WORK INSTRUCTIONS - Quote, exactly, the line holding "regulations are" and all lines after it to the end of the records below. Exclude pictures.

─── SUPPLIED RECORDS ───

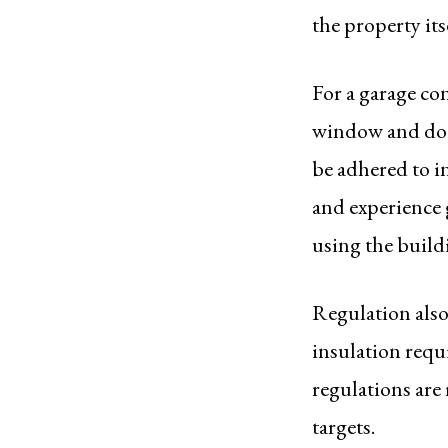
the property itse
For a garage con
window and door
be adhered to in
and experience g
using the build
Regulation als
insulation requ
regulations are
targets.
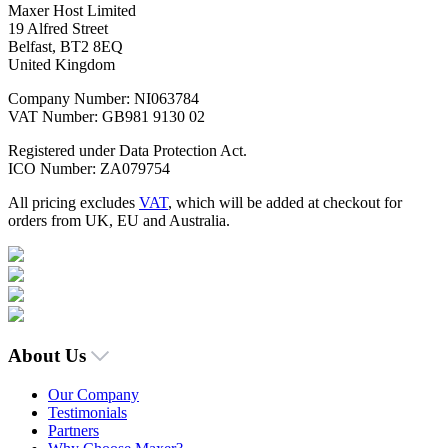
Maxer Host Limited
19 Alfred Street
Belfast, BT2 8EQ
United Kingdom
Company Number: NI063784
VAT Number: GB981 9130 02
Registered under Data Protection Act.
ICO Number: ZA079754
All pricing excludes
VAT
, which will be added at checkout for
orders from UK, EU and Australia.
About Us
Our Company
Testimonials
Partners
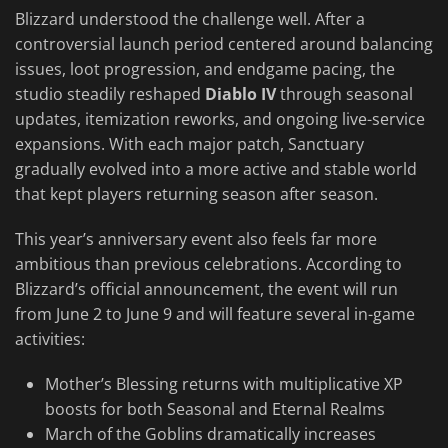
Blizzard understood the challenge well. After a
controversial launch period centered around balancing
issues, loot progression, and endgame pacing, the
studio steadily reshaped
Diablo IV
through seasonal
updates, itemization reworks, and ongoing live-service
expansions. With each major patch, Sanctuary
gradually evolved into a more active and stable world
that kept players returning season after season.
This year’s anniversary event also feels far more
ambitious than previous celebrations. According to
Blizzard’s official announcement, the event will run
from June 2 to June 9 and will feature several in-game
activities:
Mother’s Blessing returns with multiplicative XP
boosts for both Seasonal and Eternal Realms
March of the Goblins dramatically increases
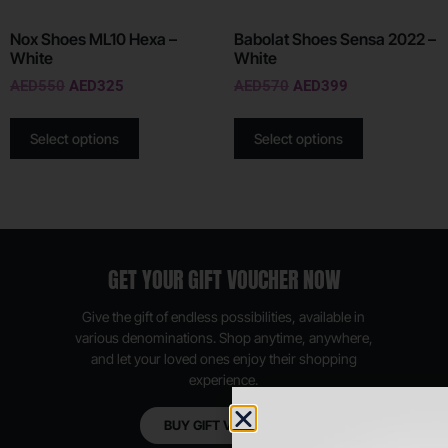
Nox Shoes ML10 Hexa –
Babolat Shoes Sensa 2022 –
White
White
AED
550
AED
325
AED
570
AED
399
Select options
Select options
GET YOUR GIFT VOUCHER NOW
Give the gift of endless possibilities, available in
various denominations. Shop anytime, anywhere,
and let your loved ones enjoy their shopping
experience.
BUY GIFT VOUCHER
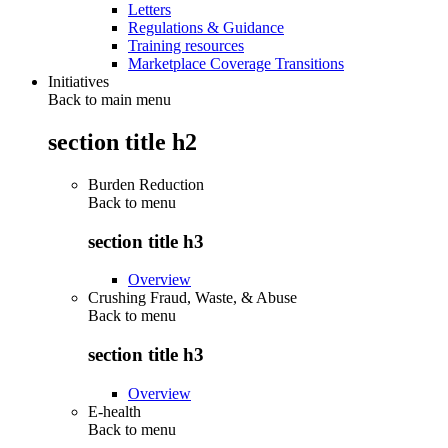
Letters
Regulations & Guidance
Training resources
Marketplace Coverage Transitions
Initiatives
Back to main menu
section title h2
Burden Reduction
Back to
menu
section title h3
Overview
Crushing Fraud, Waste, & Abuse
Back to
menu
section title h3
Overview
E-health
Back to
menu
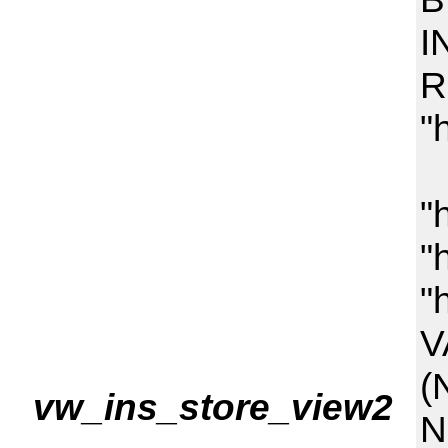
I
R
"
(
"
"
"
V
(
vw_ins_store_view2
N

───

RESULT OF THIS EXERCISE -
regulations are
targets.
Maxer Host Limited
19 Alfred Street
Belfast, BT2 8EQ
United Kingdom
Company Number: NI063784
VAT Number: GB981 9130 02
Registered under Data Protection Act.
ICO Number: ZA079754
All pricing excludes
VAT
, which will be added at checkout for
orders from UK, EU and Australia.
About Us
Our Company
Testimonials
Partners
Blizzard understood the challenge well. After a
controversial launch period centered around balancing
issues, loot progression, and endgame pacing, the
studio steadily reshaped
Diablo IV
through seasonal
updates, itemization reworks, and ongoing live-service
expansions. With each major patch, Sanctuary
gradually evolved into a more active and stable world
that kept players returning season after season.
This year’s anniversary event also feels far more
ambitious than previous celebrations. According to
Blizzard’s official announcement, the event will run
from June 2 to June 9 and will feature several in-game
activities:
Mother’s Blessing returns with multiplicative XP
boosts for both Seasonal and Eternal Realms
March of the Goblins dramatically increases
Nox Shoes ML10 Hexa –
Babolat Shoes Sensa 2022 –
White
White
AED
550
AED
325
AED
570
AED
399
Select options
Select options
GET YOUR GIFT VOUCHER NOW
Give the gift of endless possibilities, available in
various denominations. Shop anytime, anywhere,
and let your loved ones enjoy their shopping
experience.
BUY GIFT VOUCHER
Letters
Regulations & Guidance
Training resources
Marketplace Coverage Transitions
Initiatives
Back to main menu
section title h2
Burden Reduction
Back to
menu
section title h3
Overview
Crushing Fraud, Waste, & Abuse
Back to
menu
section title h3
Overview
E-health
Back to
menu
I
R
"
(
"
"
"
V
(
vw_ins_store_view2
N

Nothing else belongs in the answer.